* What to do:
a - Retype the OCD letter from "If you think" up to and including "and various therapies.".
b - In one to three sentences, explain why the writer of the OCD letter says things "usually" get better with help instead of saying they always do.

* Text block:

☆ ☆ ☆ ☆

Read This If You're Struggling With OCD, Diagnosed or Not
To those struggling with OCD,
It can get better. And with help, it usually does. I say “usually” because I cannot, unfortunately, promise anyone anything. I am not a mind reader or a fortune teller; that being said, I can share how it worked out for me.
Obsessive-compulsive disorder (OCD) is a hellish disorder, illness, disability — whatever you’d like to call it. As you probably know, it causes us to get stuck in these viscous cycles of thinking. Thought loops that never end it seems, intrusive images and compulsions that fuel each other into this oblivion of anxiety.
If you think you have OCD but you are undiagnosed, I urge you to find some kind of help. A therapist and a psychiatrist are the best combination in my experience, but if this is inaccessible to you, I also suggest getting a cognitive behavioral therapy (CBT) or exposure and response prevention (ERP) therapy workbook. The Crisis Text Line is also available if the OCD is making you feel unsafe and you need that extra, brief support. Safety though is more important than anything else, even if OCD is at the root, so if you’re feeling hopeless and unsafe, calling 911 or having someone you trust take you to the emergency room is another option (I have been there myself).
Or, maybe you’re reading this letter because you were diagnosed years ago and have tried the usual antidepressants and various therapies.
If that is the case, I urge you to look into transcranial magnetic stimulation (TMS), another medical option for reducing OCD. I myself have done this treatment and it was quite helpful, in combination with the medications and therapies, including treating my other mental health disorders in addition to the OCD.

☆ ☆ ☆ ☆

* Information provided:
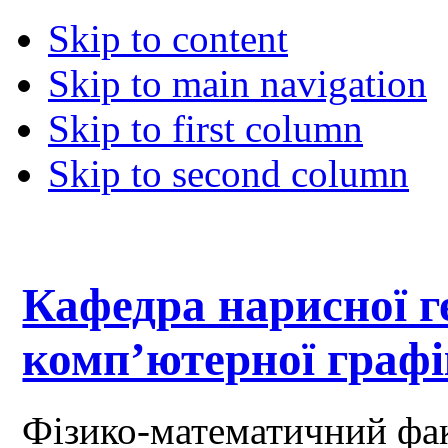
Skip to content
Skip to main navigation
Skip to first column
Skip to second column
Кафедра нарисної ге
комп’ютерної граф
Фізико-математичний фа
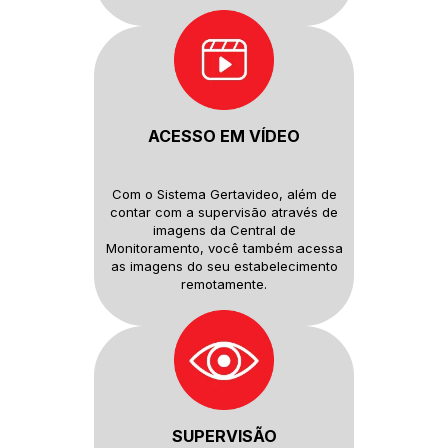
ACESSO EM VÍDEO
Com o Sistema Gertavideo, além
de
contar com a supervisão
através de
imagens da Central de
Monitoramento, você também
acessa
as imagens do seu
estabelecimento
remotamente.
SUPERVISÃO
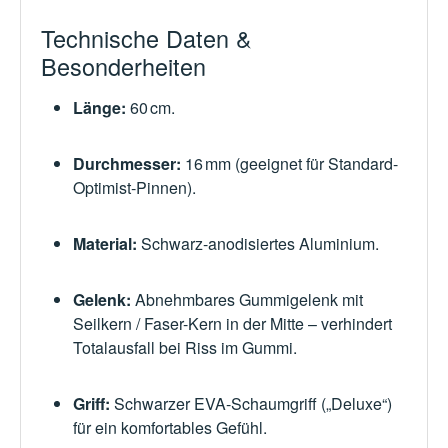
Technische Daten &
Besonderheiten
Länge:
60 cm.
Durchmesser:
16 mm (geeignet für Standard-
Optimist‑Pinnen).
Material:
Schwarz-anodisiertes Aluminium.
Gelenk:
Abnehmbares Gummigelenk mit
Seilkern / Faser-Kern in der Mitte – verhindert
Totalausfall bei Riss im Gummi.
Griff:
Schwarzer EVA-Schaumgriff („Deluxe“)
für ein komfortables Gefühl.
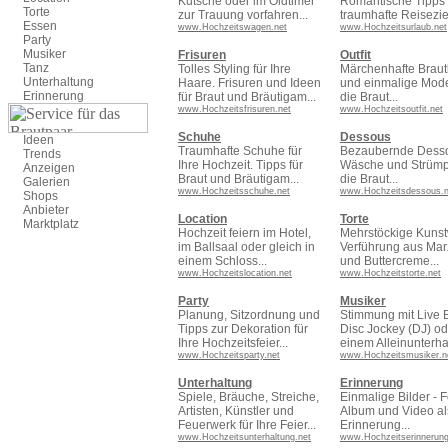
Kutsche oder im Oldtimer
Romantische Tipps
Torte
zur Trauung vorfahren...
traumhafte Reiseziel
Essen
www.Hochzeitswagen.net
www.Hochzeitsurlaub.net
Party
Musiker
Frisuren
Outfit
Tanz
Tolles Styling für Ihre
Märchenhafte Braut
Unterhaltung
Haare. Frisuren und Ideen
und einmalige Mode
Erinnerung
für Braut und Bräutigam...
die Braut...
www.Hochzeitsfrisuren.net
www.Hochzeitsoutfit.net
Schuhe
Dessous
Ideen
Traumhafte Schuhe für
Bezaubernde Dess
Trends
Ihre Hochzeit. Tipps für
Wäsche und Strümpf
Anzeigen
Braut und Bräutigam...
die Braut...
Galerien
www.Hochzeitsschuhe.net
www.Hochzeitsdessous.n
Shops
Anbieter
Location
Torte
Marktplatz
Hochzeit feiern im Hotel,
Mehrstöckige Kunst
im Ballsaal oder gleich in
Verführung aus Mar
einem Schloss...
und Buttercreme...
www.Hochzeitslocation.net
www.Hochzeitstorte.net
Party
Musiker
Planung, Sitzordnung und
Stimmung mit Live 
Tipps zur Dekoration für
Disc Jockey (DJ) od
Ihre Hochzeitsfeier...
einem Alleinunterhal
www.Hochzeitsparty.net
www.Hochzeitsmusiker.n
Unterhaltung
Erinnerung
Spiele, Bräuche, Streiche,
Einmalige Bilder - F
Artisten, Künstler und
Album und Video al
Feuerwerk für Ihre Feier...
Erinnerung...
www.Hochzeitsunterhaltung.net
www.Hochzeitserinnerung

☆ ☆ ☆ ☆

* Responses:
a -
If you think you have OCD but you are undiagnosed, I urge you to find some kind of help. A therapist and a psychiatrist are the best combination in my experience, but if this is inaccessible to you, I also suggest getting a cognitive behavioral therapy (CBT) or exposure and response prevention (ERP) therapy workbook. The Crisis Text Line is also available if the OCD is making you feel unsafe and you need that extra, brief support. Safety though is more important than anything else, even if OCD is at the root, so if you’re feeling hopeless and unsafe, calling 911 or having someone you trust take you to the emergency room is another option (I have been there myself).
Or, maybe you’re reading this letter because you were diagnosed years ago and have tried the usual antidepressants and various therapies.

b - The writer says "usually" because they cannot promise anyone anything. They are not a mind reader or a fortune teller, so they can only share how it worked out for them.